The method according to claim 2, wherein the determining, by the order of the redundancy ratio, the protection rings are sequentially determined, and obtaining the protection circle of each link includes:

 The working bandwidth required to configure each protection ring is sequentially compared with the remaining bandwidth of the link of the protection ring;

 If the remaining bandwidth of the link is greater than the working bandwidth required to configure the protection ring, it is determined that the protection circle is a protection ring of the link.

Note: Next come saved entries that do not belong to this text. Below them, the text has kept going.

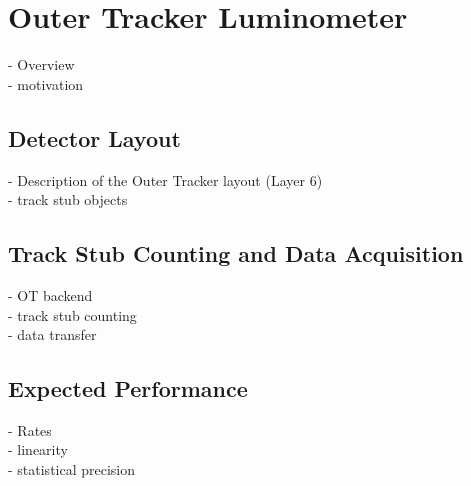 \chapter{Outer Tracker Luminometer}
- Overview \\
- motivation

\section{Detector Layout }
- Description of the Outer Tracker layout (Layer 6)\\
- track stub objects

\section{Track Stub Counting and Data Acquisition}
- OT backend \\ 
- track stub counting \\
- data transfer 

\section{Expected Performance}
- Rates\\
- linearity \\
- statistical precision

\clearpage

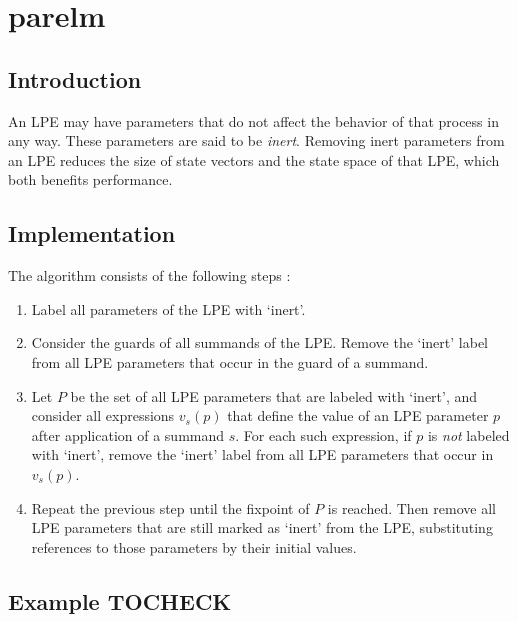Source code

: \chapter{parelm}

\section{Introduction}

An LPE may have parameters that do not affect the behavior of that process in any way.
These parameters are said to be \emph{inert}.
Removing inert parameters from an LPE reduces the size of state vectors and the state space of that LPE, which both benefits performance.

\section{Implementation}

The algorithm consists of the following steps \cite{groote2001computer}:

\begin{enumerate}

\item Label all parameters of the LPE with `inert'.

\item Consider the guards of all summands of the LPE.
Remove the `inert' label from all LPE parameters that occur in the guard of a summand.

\item Let $P$ be the set of all LPE parameters that are labeled with `inert', and consider all expressions $v_s(p)$ that define the value of an LPE parameter $p$ after application of a summand $s$.
For each such expression, if $p$ is \emph{not} labeled with `inert', remove the `inert' label from all LPE parameters that occur in $v_s(p)$.

\item Repeat the previous step until the fixpoint of $P$ is reached.
Then remove all LPE parameters that are still marked as `inert' from the LPE, substituting references to those parameters by their initial values.

\end{enumerate}

\clearpage
\section{Example TOCHECK}

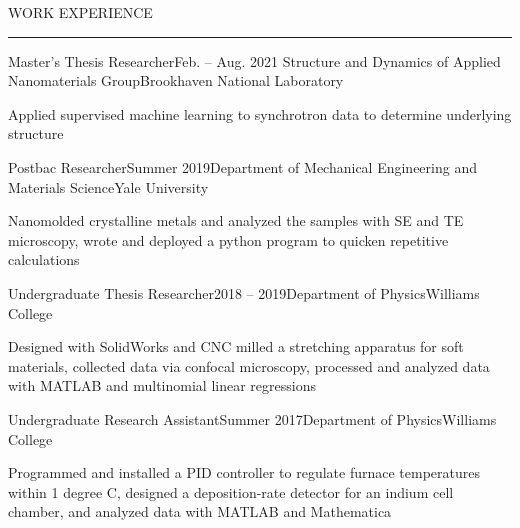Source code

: \documentclass{short_resume} %
\renewenvironment{rSection}[1]{
	\sectionskip
	\textcolor{RoyalPurple}{\MakeUppercase{#1}}
	\sectionlineskip
	\hrule
	\begin{list}{}{
			\setlength{\leftmargin}{1.5em}
		}
		\item[]
	}{
	\end{list}
}
\begin{document}
\vspace{-1em}		
	\begin{rSection}{Work Experience}
			\begin{rSubsection}{Master's Thesis Researcher}{Feb. -- Aug. 2021}{ Structure and Dynamics of Applied Nanomaterials Group}{Brookhaven National Laboratory}
			\item[] Applied supervised machine learning to synchrotron data to determine underlying structure
			\vspace{-.2em}
		\end{rSubsection}
		\vspace{-.2em}
		\begin{rSubsection}{Postbac Researcher}{Summer 2019}{Department of Mechanical Engineering and Materials Science}{Yale University}
			\item[] Nanomolded crystalline metals and analyzed the samples with SE and TE microscopy, wrote and deployed a python program to quicken repetitive calculations 
			\vspace{-.2em}
		\end{rSubsection}
		\vspace{-.2em}
		\begin{rSubsection}{Undergraduate Thesis Researcher}{2018 -- 2019}{Department of Physics}{Williams College}
			\item[] Designed with SolidWorks and CNC milled a stretching apparatus for soft materials, collected data via confocal microscopy, processed and analyzed data with MATLAB and multinomial linear regressions
		\end{rSubsection}
		\vspace{-.2em}
		\begin{rSubsection}{Undergraduate Research Assistant}{Summer 2017}{Department of Physics}{Williams College}
			\item[] Programmed and installed a PID controller to regulate furnace temperatures within 1 degree C, designed a deposition-rate detector for an indium cell chamber, and analyzed data with MATLAB and Mathematica
		\end{rSubsection}


\end{rSection}
\end{document}
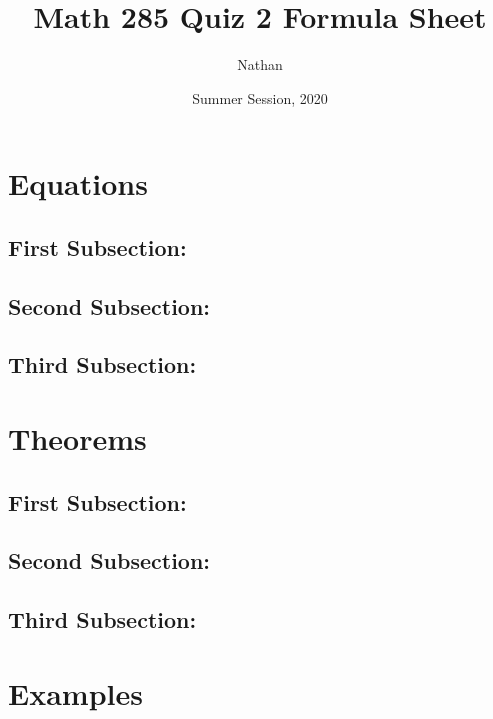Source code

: \documentclass{article}
\title{Math 285 Quiz 2 Formula Sheet}
\author{Nathan}
\date{Summer Session, 2020}
\begin{document}
\maketitle

\section*{Equations}

\subsection*{First Subsection:}
\setcounter{equation}{0}



\subsection*{Second Subsection:}
\setcounter{equation}{0}



\subsection*{Third Subsection:}
\setcounter{equation}{0}





\section*{Theorems}

\subsection*{First Subsection:}
\setcounter{equation}{0}



\subsection*{Second Subsection:}
\setcounter{equation}{0}



\subsection*{Third Subsection:}
\setcounter{equation}{0}





\section*{Examples}
\end{document}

The method according to claim 2 or 3, further comprising: if a part of the link of the protection ring has a protection ring, deleting all the protection rings including the part of the link; The link that needs to be protected is reconfigured to obtain a protection circle suitable for multiple services. The method according to any one of claims 2 to 4, wherein the establishing two protection paths, so that the two protection paths respectively provide protection for the link service set of the protection circle includes:

 Separate two separate protection paths from the configured protection circle;

 The link service set of the protection circle is divided, and two sub-service sets whose service working bandwidths are equal or similar are obtained;

 The two sub-service sets are separately configured to the two independent protection paths. The method according to any one of claims 2, 3 and 5, wherein the required working bandwidth for each guard ring is the maximum value of the sum of the service working bandwidths of the two sub-service sets. An apparatus for protecting a PTN network service, comprising: a service path module, configured to traverse each service in a PTN network service set, establish a service path for each service route, and obtain N pieces corresponding to N services Business path

 a configuration module, configured to configure a protection ring suitable for multiple services for each link in each of the N service paths;

 The switching configuration module is configured to establish two protection paths for the configured protection ring of any one of the plurality of service paths in the N service paths, so that the two protection paths respectively form a link service set for the protection circle. Provide protection. The device according to claim 7, wherein the configuration module comprises:

 The traversing sub-module is configured to perform a descending ordering of each link in each of the service paths in order of decreasing working bandwidth, and traversing each of the links in sequence;

a calculation sub-module, configured to find all the protection rings including each link from the preset protection circle database, and calculate the working bandwidth required for each protection circle and its own redundancy rate; The sub-module is configured to sequentially determine all the protection rings according to the redundancy ratio from small to large, and obtain the protection ring of each link. The device according to claim 8, further comprising: a reconfiguration submodule, configured to delete all protection rings including the partial link if a protection ring exists on a part of the links of the protection ring, for deleting The links that need to be protected in all protection rings are reconfigured to obtain a protection circle suitable for multiple services. The apparatus according to claim 7, wherein the switching configuration module comprises: The protection circle division sub-module is set to divide two independent protection paths from the configured protection circle;

 The set partitioning sub-module is configured to divide the link service set of the protection circle, and obtain two sub-service sets whose service working bandwidths are equal or similar;

 The protection protection sub-module is configured to separately configure the two sub-service sets to the two independent protection paths.